INSTRUCTIONS FOR THE TASK: Below are the records; collect from them each line containing the string "para".

RECORDS FOR THIS EXERCISE:
◇ ◇ ◇ ◇ ◇ ◇ ◇

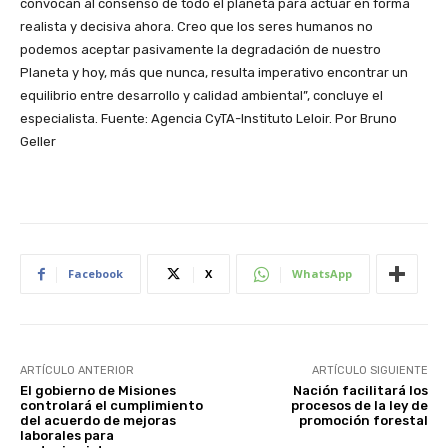
convocan al consenso de todo el planeta para actuar en forma
realista y decisiva ahora. Creo que los seres humanos no
podemos aceptar pasivamente la degradación de nuestro
Planeta y hoy, más que nunca, resulta imperativo encontrar un
equilibrio entre desarrollo y calidad ambiental”, concluye el
especialista. Fuente: Agencia CyTA-Instituto Leloir. Por Bruno
Geller
Facebook
X
WhatsApp
ARTÍCULO ANTERIOR
ARTÍCULO SIGUIENTE
El gobierno de Misiones
Nación facilitará los
controlará el cumplimiento
procesos de la ley de
del acuerdo de mejoras
promoción forestal
laborales para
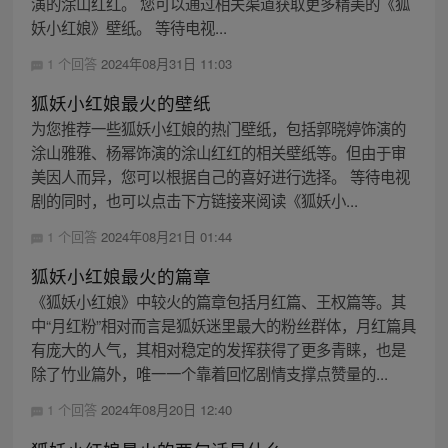
演的涂山红红。 您可以通过相关渠道获取更多精美的《狐
妖小红娘》壁纸。 等待电视...
1 个回答
2024年08月31日 11:03
狐妖小红娘最火的壁纸
为您推荐一些狐妖小红娘的热门壁纸，包括郭晓婷饰演的
涂山雅雅、杨幂饰演的涂山红红的相关壁纸等。但由于审
美因人而异，您可以根据自己的喜好进行选择。 等待电视
剧的同时，也可以点击下方链接来阅读《狐妖小...
1 个回答
2024年08月21日 01:44
狐妖小红娘最火的篇章
《狐妖小红娘》中较火的篇章包括月红篇、王权篇等。其
中“月红粉”相对而言是狐妖迷里最大的粉丝群体，月红篇具
有庞大的人气，其相对稳定的发挥获得了更多青睐，也是
除了竹业篇外，唯一一个靠着回忆剧情支撑点赞量的...
1 个回答
2024年08月20日 12:40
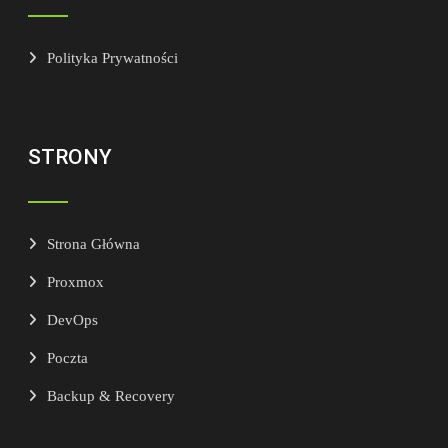
Polityka Prywatności
STRONY
Strona Główna
Proxmox
DevOps
Poczta
Backup & Recovery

◇ ◇ ◇ ◇ ◇ ◇ ◇

THE ANSWER:
convocan al consenso de todo el planeta para actuar en forma
laborales para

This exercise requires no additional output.